Work task - Establish how many lines in the material include the string "Ажлын" and report it as a lone number.
______
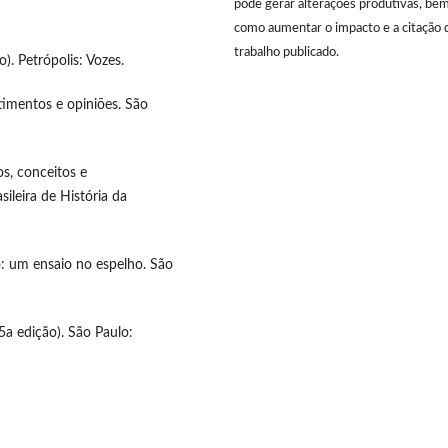
pode gerar alterações produtivas, be
como aumentar o impacto e a citação 
trabalho publicado.
). Petrópolis: Vozes.
timentos e opiniões. São
dos, conceitos e
sileira de História da
: um ensaio no espelho. São
5a edição). São Paulo:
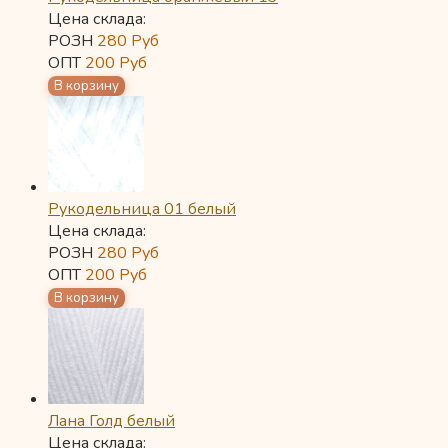
Цена склада:
РОЗН
280
Руб
ОПТ
200
Руб
Рукодельница 01 белый
Цена склада:
РОЗН
280
Руб
ОПТ
200
Руб
Лана Голд белый
Цена склада:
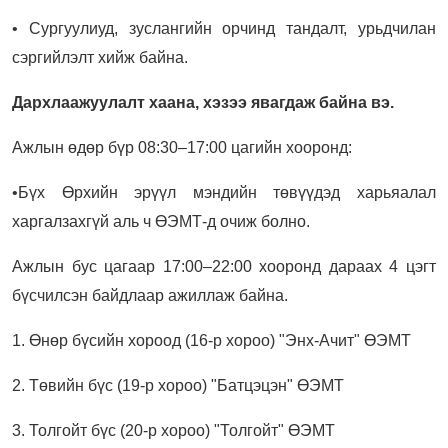
• Сургуулиуд, зуслангийн орчинд тандалт, урьдчилан
сэргийлэлт хийж байна.
Дархлаажуулалт хаана, хэзээ явагдаж байна вэ.
Ажлын өдөр бүр 08:30–17:00 цагийн хооронд:
•Бүх Өрхийн эрүүл мэндийн төвүүдэд х
арьяалал
харгалзахгүй аль ч ӨЭМТ-д очиж болно.
Ажлын бус цагаар 17:00–22:00 хооронд дараах 4 цэгт
бүсчилсэн байдлаар ажиллаж байна.
1. Өнөр бүсийн хороод (16-р хороо) "
Энх-Ачит" ӨЭМТ
2. Төвийн бүс (19-р хороо) "
Батцэцэн" ӨЭМТ
3. Толгойт бүс (20-р хороо) "
Толгойт" ӨЭМТ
______
Reply to the exercise - 2